(Stored items)
********************

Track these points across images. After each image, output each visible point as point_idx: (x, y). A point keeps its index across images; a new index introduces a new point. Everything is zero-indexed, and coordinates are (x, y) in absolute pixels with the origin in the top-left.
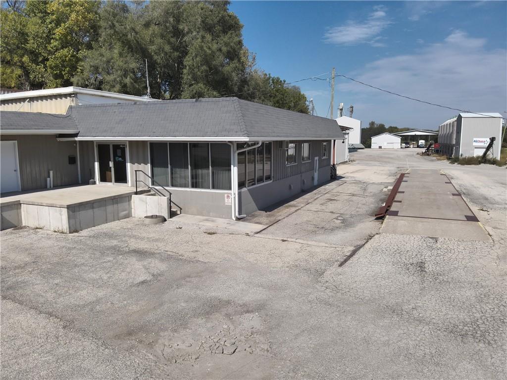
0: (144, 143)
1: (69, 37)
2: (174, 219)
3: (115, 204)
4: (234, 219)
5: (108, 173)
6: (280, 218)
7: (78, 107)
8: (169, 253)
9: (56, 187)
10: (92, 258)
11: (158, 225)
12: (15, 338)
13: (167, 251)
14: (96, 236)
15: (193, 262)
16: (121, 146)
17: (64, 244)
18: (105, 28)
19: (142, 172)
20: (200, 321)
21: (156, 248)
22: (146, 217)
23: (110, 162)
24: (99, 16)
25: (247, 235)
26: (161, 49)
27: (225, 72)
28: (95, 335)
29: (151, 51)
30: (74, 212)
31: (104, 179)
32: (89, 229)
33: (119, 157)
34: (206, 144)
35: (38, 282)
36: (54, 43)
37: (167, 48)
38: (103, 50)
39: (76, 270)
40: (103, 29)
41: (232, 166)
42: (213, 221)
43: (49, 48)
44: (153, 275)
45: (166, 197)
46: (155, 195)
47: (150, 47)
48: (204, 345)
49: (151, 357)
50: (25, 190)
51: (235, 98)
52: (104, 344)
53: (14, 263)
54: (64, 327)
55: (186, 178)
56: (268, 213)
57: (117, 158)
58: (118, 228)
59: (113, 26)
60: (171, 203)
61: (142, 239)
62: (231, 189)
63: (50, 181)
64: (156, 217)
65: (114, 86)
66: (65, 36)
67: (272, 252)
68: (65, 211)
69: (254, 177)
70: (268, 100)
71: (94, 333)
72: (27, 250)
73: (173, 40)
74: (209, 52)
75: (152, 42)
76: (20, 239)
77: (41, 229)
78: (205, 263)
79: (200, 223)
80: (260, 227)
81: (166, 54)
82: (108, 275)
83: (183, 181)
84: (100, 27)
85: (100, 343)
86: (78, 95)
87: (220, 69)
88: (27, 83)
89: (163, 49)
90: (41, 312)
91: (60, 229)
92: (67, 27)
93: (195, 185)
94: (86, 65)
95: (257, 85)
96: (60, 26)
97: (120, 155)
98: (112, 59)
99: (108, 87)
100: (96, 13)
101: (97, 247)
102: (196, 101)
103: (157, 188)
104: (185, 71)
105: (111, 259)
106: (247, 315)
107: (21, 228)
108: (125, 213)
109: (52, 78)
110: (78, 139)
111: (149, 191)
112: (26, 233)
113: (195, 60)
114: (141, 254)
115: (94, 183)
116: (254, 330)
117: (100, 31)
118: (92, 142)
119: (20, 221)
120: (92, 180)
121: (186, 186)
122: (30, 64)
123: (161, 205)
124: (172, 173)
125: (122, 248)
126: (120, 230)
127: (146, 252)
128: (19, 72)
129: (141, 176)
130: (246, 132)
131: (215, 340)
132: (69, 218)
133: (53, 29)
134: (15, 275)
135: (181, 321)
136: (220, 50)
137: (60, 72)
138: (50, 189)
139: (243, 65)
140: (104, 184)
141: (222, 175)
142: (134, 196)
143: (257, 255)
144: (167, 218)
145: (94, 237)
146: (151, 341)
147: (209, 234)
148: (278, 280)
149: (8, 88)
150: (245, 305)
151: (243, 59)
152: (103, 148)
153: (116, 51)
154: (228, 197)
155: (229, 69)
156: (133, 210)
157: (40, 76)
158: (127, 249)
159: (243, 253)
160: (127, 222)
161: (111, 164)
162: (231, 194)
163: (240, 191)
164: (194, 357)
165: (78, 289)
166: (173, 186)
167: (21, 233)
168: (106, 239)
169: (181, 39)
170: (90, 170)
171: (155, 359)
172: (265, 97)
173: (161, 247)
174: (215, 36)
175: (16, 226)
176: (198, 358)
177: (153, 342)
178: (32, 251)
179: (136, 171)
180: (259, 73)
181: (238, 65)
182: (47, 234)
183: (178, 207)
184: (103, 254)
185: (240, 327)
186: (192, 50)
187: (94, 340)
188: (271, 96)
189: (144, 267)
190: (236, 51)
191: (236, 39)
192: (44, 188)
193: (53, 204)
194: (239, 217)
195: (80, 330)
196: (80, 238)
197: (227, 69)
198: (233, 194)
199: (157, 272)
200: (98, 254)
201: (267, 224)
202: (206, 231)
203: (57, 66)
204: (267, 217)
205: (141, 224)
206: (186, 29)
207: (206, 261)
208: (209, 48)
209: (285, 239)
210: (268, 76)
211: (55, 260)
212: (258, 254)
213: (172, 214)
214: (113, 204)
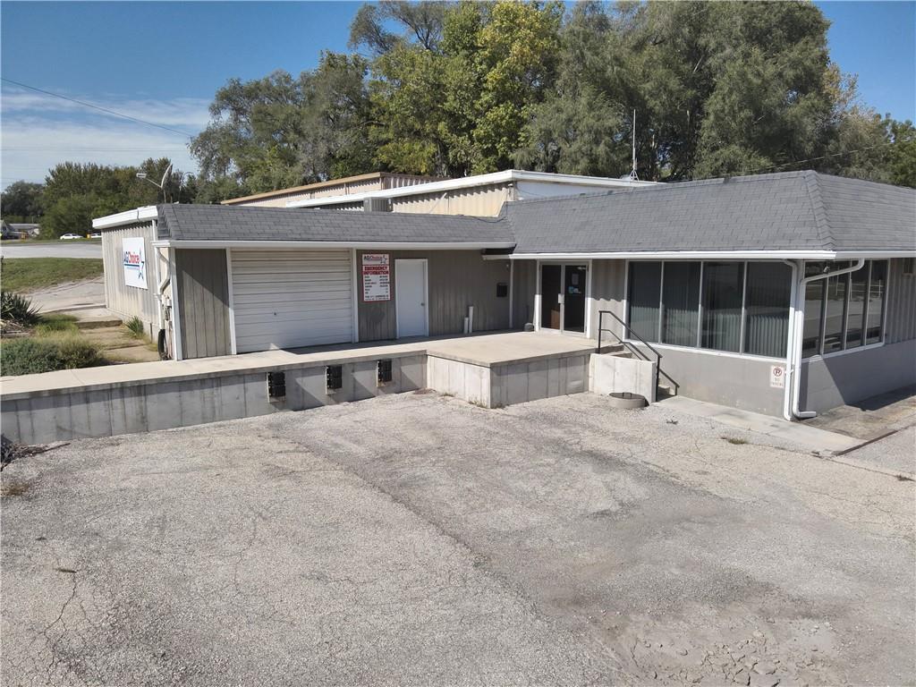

********************

WORK INSTRUCTION ▸ Rewrite everything from the start of the material down through the line containing "12: (15, 338)", with "top-left" changed to "upper-left" and all else unchanged. Leave the pictures out of your answer.

RESULT BELOW ▸
Track these points across images. After each image, output each visible point as point_idx: (x, y). A point keeps its index across images; a new index introduces a new point. Everything is zero-indexed, and coordinates are (x, y) in absolute pixels with the origin in the upper-left.
0: (144, 143)
1: (69, 37)
2: (174, 219)
3: (115, 204)
4: (234, 219)
5: (108, 173)
6: (280, 218)
7: (78, 107)
8: (169, 253)
9: (56, 187)
10: (92, 258)
11: (158, 225)
12: (15, 338)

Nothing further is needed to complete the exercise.